Husilere karşı Yemen-BAE koordinasyonu

BAE Devlet Başkanı Şeyh Muhammed bin Zayed Al Nahyan, Dubai'de Yemen Başbakanı Muin Abdulmelik ile görüştü (Reuters)
BAE Devlet Başkanı Şeyh Muhammed bin Zayed Al Nahyan, Dubai'de Yemen Başbakanı Muin Abdulmelik ile görüştü (Reuters)
TT

Husilere karşı Yemen-BAE koordinasyonu

BAE Devlet Başkanı Şeyh Muhammed bin Zayed Al Nahyan, Dubai'de Yemen Başbakanı Muin Abdulmelik ile görüştü (Reuters)
BAE Devlet Başkanı Şeyh Muhammed bin Zayed Al Nahyan, Dubai'de Yemen Başbakanı Muin Abdulmelik ile görüştü (Reuters)

Yemen Başbakanı Muin Abdulmelik, Dubai'de düzenlenen Dünya Hükümet Zirvesi'nde, Husilerin petrol ihraç limanlarına yönelik saldırılarını ortadan kaldırmaya yönelik koordinasyon ve projelerin tamamlanması ve ekonomiyi desteklemek için verilen bağış taahhütlerinin hayata geçirilmesi için çabalarını yoğunlaştırdı.
Yemenli resmi kaynaklar, Abdülmelik'in Birleşik Arap Emirlikleri (BAE) Devlet Başkanı Şeyh Muhammed bin Zayed Al Nahyan ile bir araya geldiğini bildirdi. Liderler iki ülkenin ortak endişelerini ve Husi milislerinin uzlaşmazlığı ve siyasi çözüm ve insani ateşkesin yenilenmesi çabalarını reddetmesi karşısında Suudi Arabistan ve BAE liderliğindeki Meşruiyeti Destekleme Koalisyonu ile ortak koordinasyon konusunu ele aldılar.
Şarku’l Avsat’ın Yemen resmi haber ajansı SABA’dan aktardığı habere göre toplantıda terörist Husi milislerin ulusal ekonomik tesislere yönelik saldırılarını, uluslararası transfer yollarına yönelik tehdit oluşturmasını ve bunların insani durum, uluslararası güvenlik ve barış üzerindeki yıkıcı etkilerini ortadan kaldırmak için koordineli önlemlerin ele alındığını bildirdi. Ajansa göre, Yemen başbakanı, BAE Devlet Başkanına son gelişmeler, Husilerin petrol limanlarına ve tesislerine yönelik tehditleri ve bunun sonucunda ortaya çıkan zorluklar ışığında, insani durumun istikrarını korumak için hükümet tarafından uygulanan (Başkanlık Konseyi'nin desteğiyle ) reformlar hakkında bilgi verdi.

• _Verilen veriler_

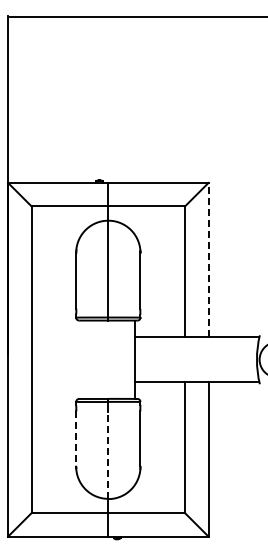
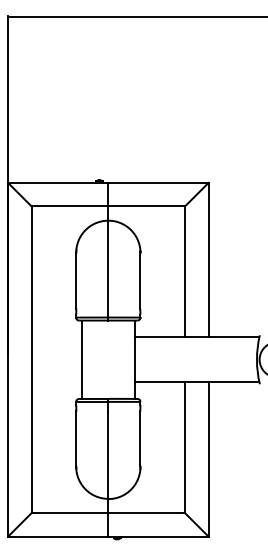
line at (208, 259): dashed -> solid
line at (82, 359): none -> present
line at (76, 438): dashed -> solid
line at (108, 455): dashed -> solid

* * *

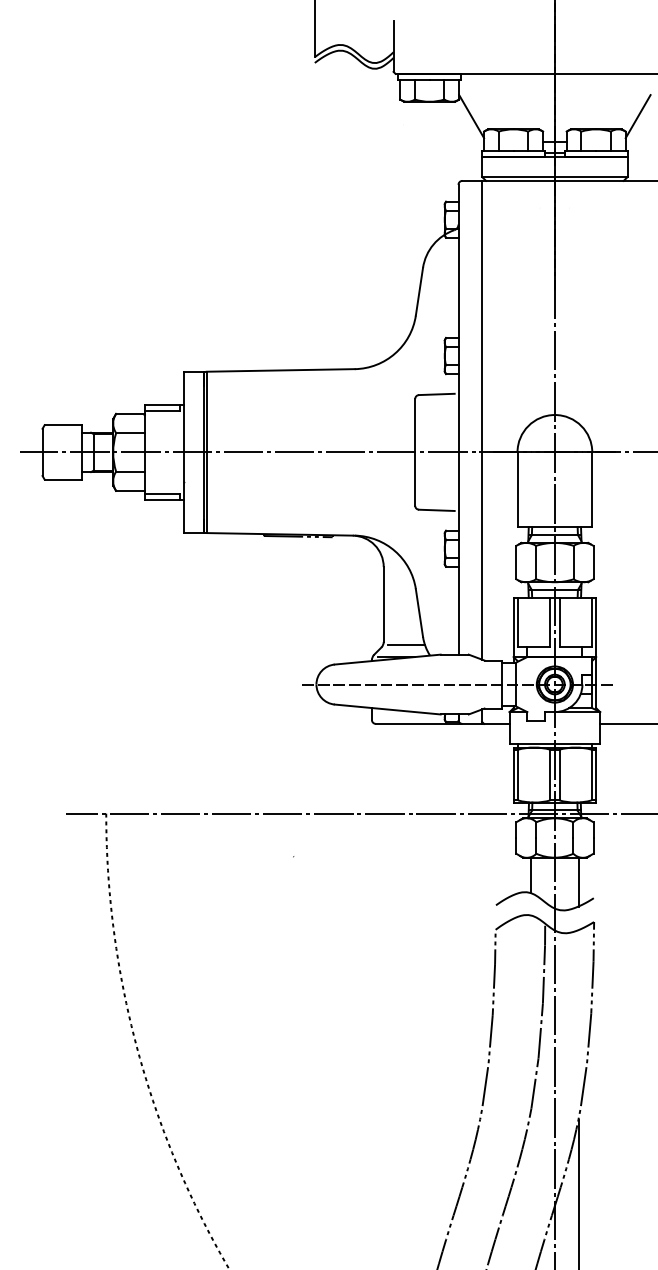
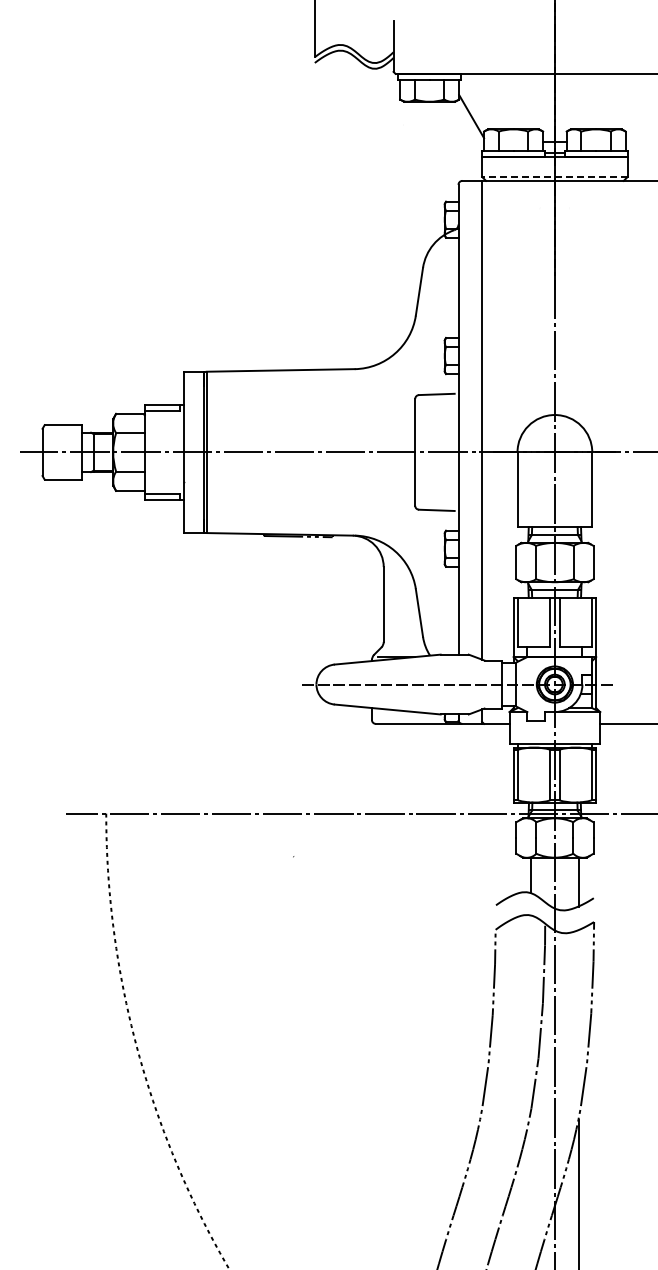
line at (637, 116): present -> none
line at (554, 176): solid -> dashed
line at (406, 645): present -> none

• _Görev 1_
Aşağıdaki ifadelerin Yemen-BAE koordinasyonu haberine uyup uymadığını belirtin. Her biri için evet ya da hayır deyin ve karara götüren sözleri metinden aynen alıntılayın.
(a) Yemen Başbakanı ile BAE Devlet Başkanı Dubai'de görüştü.
(b) Meşruiyeti Destekleme Koalisyonu'na yalnızca BAE liderlik ediyor.
(c) Hükümetin uyguladığı reformlar Başkanlık Konseyi'nin desteği olmadan yürütüldü.
• _Görev 2_
Yemen-BAE koordinasyonu haberini son cümlesinden sonra gelecek şekilde sürdürün.

• _Doğru cevap 1_
(a) Evet: "Dubai'de Yemen Başbakanı Muin Abdulmelik ile görüştü"
(b) Hayır: "Suudi Arabistan ve BAE liderliğindeki Meşruiyeti Destekleme Koalisyonu"
(c) Hayır: "hükümet tarafından uygulanan (Başkanlık Konseyi'nin desteğiyle ) reformlar"

• _Doğru cevap 2_
Ülkesindeki reformlar için gereken desteğe ve hükümetinin üç referansa dayalı olarak barış çabalarına yönelik kararlı duruşuna işaret eden Abdulmelik, Yemen-BAE mutabakatları ve hayati projelerde ortak yatırımların beklenen etkisine de değindi. Yemen Başbakanı, BAE'nin stratejik “Hasan Barajı” projesi, geçici başkent Aden'de 120 megavat kapasiteli bir elektrik santrali kurma projesi ve Yemen Merkez Bankası'na verdiği desteği dile getirdi.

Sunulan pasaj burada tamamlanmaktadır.